- _Testo mostrato_
_ _ _ _
Caro direttore, una volta tanto scrivo "pro domo mia", a sostegno di una iniziativa per cui mi sono spesa insieme con i cittadini del più diverso orientamento politico. Sono gli otto referendum intitolati "Roma sì muove".
In questo week-end cento tavoli nella Capitale daranno a tutti l'opportunità di firmarli e mi piacerebbe che le sottoscrizioni fossero migliaia, a cominciare da quelle dei lettori del Fatto. I referendum parlano di registro delle unioni civili, testamento biologico, azzeramento del consumo di territorio, moralizzazione delle aziende del Comune, diritto alla fruizione di spiagge e mare, traffico. Non entro nei dettagli, ci sono i siti Internet per questo.
Mi interessa di più il filo conduttore dei quesiti, che è quello di far emergere il colossale conflitto di interesse che ormai divide i romani dai poteri forti cittadini, dalle gerarchie ecclesiastiche ai famosi "palazzinari" fino a un'amministrazione che nei doppi e tripli ruoli di molti suoi protagonisti ricorda il memorabile Edoardo Nottola, consigliere-affarista di "Le mani sulla città".
I referendum sono a disposizione dei partiti. Tutti. Il sindaco Alemanno è stato sollecitato a firmarli, così come il suo sfidante Zingaretti. Finora non lo hanno fatto. Il ministro per la Coesione territoriale Fabrizio Barca ne ha sottoscritti tre (unioni civili, testamento biologico, stop all'occupazione del suolo). Ha firmato il ministro dell'Agricoltura Catania, il presidente del Wwf Giovanni Leoni, e poi urbanisti come Paolo Berdini e ambientalisti come Mario Tozzi.
L'Idv si è unita formalmente alla campagna. Tra i capofila della mobilitazione ci sono il radicale Mario Staderini e il finiano Umberto Croppi, che senza difficoltà si sono ritrovati a fianco del vendoliano Sandro Medici e dei molti esponenti del Pd che aiutano ad autenticare le firme. Non mi spiego la difficoltà dei grandi partiti non dico di aderire, ma persino di esprimere un'opinione su domande così semplici e chiare.
_ _ _ _
- _Dati archiviati_
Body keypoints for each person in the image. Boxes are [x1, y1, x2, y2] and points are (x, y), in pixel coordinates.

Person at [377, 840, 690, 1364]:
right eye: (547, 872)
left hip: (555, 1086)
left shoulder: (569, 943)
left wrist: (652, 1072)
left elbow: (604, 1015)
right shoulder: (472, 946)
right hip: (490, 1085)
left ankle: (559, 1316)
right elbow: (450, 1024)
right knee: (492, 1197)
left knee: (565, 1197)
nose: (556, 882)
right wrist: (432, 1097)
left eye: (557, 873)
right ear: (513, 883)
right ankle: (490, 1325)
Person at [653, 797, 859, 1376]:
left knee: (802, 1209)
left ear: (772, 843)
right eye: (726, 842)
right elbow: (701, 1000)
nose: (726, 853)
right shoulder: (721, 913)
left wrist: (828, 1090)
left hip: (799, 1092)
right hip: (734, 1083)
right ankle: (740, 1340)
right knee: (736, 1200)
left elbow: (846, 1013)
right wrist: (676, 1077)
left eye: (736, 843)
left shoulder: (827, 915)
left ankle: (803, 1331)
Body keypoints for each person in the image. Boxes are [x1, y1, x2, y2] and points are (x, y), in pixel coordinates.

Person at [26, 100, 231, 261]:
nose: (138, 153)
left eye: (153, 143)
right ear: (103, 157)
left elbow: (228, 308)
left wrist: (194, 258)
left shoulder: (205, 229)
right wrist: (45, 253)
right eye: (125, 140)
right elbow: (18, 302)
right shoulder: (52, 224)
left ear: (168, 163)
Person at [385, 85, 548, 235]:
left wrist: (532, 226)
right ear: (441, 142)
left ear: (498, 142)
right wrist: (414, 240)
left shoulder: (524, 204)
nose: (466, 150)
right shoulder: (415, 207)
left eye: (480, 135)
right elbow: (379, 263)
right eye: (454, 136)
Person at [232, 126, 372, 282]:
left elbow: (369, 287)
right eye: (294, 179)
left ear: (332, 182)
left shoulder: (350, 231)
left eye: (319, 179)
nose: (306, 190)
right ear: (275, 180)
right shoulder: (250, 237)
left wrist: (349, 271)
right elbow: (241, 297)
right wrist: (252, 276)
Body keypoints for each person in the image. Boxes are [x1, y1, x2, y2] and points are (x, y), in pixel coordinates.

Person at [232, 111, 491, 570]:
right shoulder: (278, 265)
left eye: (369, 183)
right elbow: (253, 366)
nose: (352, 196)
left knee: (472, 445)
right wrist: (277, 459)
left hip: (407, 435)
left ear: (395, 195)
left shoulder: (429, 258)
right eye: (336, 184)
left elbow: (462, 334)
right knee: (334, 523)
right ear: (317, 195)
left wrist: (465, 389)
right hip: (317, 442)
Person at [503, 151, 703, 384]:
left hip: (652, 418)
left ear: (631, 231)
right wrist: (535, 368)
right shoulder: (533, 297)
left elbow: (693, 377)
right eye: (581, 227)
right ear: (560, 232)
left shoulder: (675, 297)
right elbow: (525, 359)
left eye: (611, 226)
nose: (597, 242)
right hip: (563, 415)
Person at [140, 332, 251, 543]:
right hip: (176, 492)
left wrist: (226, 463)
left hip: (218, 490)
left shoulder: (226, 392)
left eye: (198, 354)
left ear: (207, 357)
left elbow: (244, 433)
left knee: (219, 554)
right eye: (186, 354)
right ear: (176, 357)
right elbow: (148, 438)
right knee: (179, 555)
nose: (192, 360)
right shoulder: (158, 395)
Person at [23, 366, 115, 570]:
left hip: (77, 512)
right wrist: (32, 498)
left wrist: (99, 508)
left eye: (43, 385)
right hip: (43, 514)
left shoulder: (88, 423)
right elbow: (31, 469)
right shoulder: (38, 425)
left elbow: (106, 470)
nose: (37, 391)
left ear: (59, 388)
_ _ _ _
- _Problema 1_
Traduci in inglese questa frase della lettera sui referendum "Roma sì muove": "Il sindaco Alemanno è stato sollecitato a firmarli, così come il suo sfidante Zingaretti."
- _Problema 2_
Riprendi la lettera sui referendum "Roma sì muove" e proseguila a partire dall'ultima frase riportata.

- _Risposta finale 1_
Mayor Alemanno has been urged to sign them, as has his challenger Zingaretti.

- _Risposta finale 2_
Quando Pisapia ha introdotto a Milano il registro delle unioni civili, si sono sprecati i commenti positivi sull'iniziativa: è così difficile esporsi e dire con chiarezza che la stessa cosa si può e si deve fare a Roma? Quando nei convegni si discute della sostituzione dei Cda delle municipalizzate con amministratori unici, gli applausi sono bipartisan. E un problema schierarsi perché Atac, Metropolitane srl, Roma Servizi, Ama, Zetema e le altre adottino questo modello con un risparmio di 500 milioni l'anno? Caro direttore, lo scambio di invettive tra Grillo e Bersani e lo scontro giornalistico tra Il Fatto e Repubblica hanno riacceso il dibattito su destra/sinistra e sulla attualità di queste categorie, che gli apparati di partito -a cominciare da Pdl e Pd- difendono come ultimo appiglio per definire il nemico e chiedere consenso. Ma poi quando si va sulle questioni, sulle proposte precise, sull'indicazione di modelli che richiedono scelte, impegni per il futuro e un minimo di rischio, prevalgono l'afasia e il disimpegno.
Tra i '70 e gli '80 destra e sinistra definirono se stesse sul divorzio e l'equo canone, sull'aborto e sulla scala mobile, sull'autodeterminazione delle donne e sull'idea di urbanistica, scuola, servizi. Un ritorno a quell'approccio ideologico sarebbe davvero improponibile e nefasto, ma almeno è possibile dirci chi è a favore del libero accesso alle spiagge e chi no? Si può fare? O ci rifugeremo nella libertà di coscienza anche in materia di piani regolatori, per non urtare nessuno? In ogni caso, spero che ci pensino i romani.
Con 50mila firme entro il 5 ottobre i referendum diventeranno realtà e sarà la città a dare le sue indicazioni al prossimo sindaco, chiunque sia. È già successo a Milano, succede ogni anno a Parigi, Londra, Zurigo, Berlino, dove la consultazione dei cittadini su cose così è considerata un normale strumento democratico e aiuta la politica a mantenere rapporti di rappresentanza diretti. In ogni caso, Roma ne uscirà più europea, e anche questo non è un risultato da poco.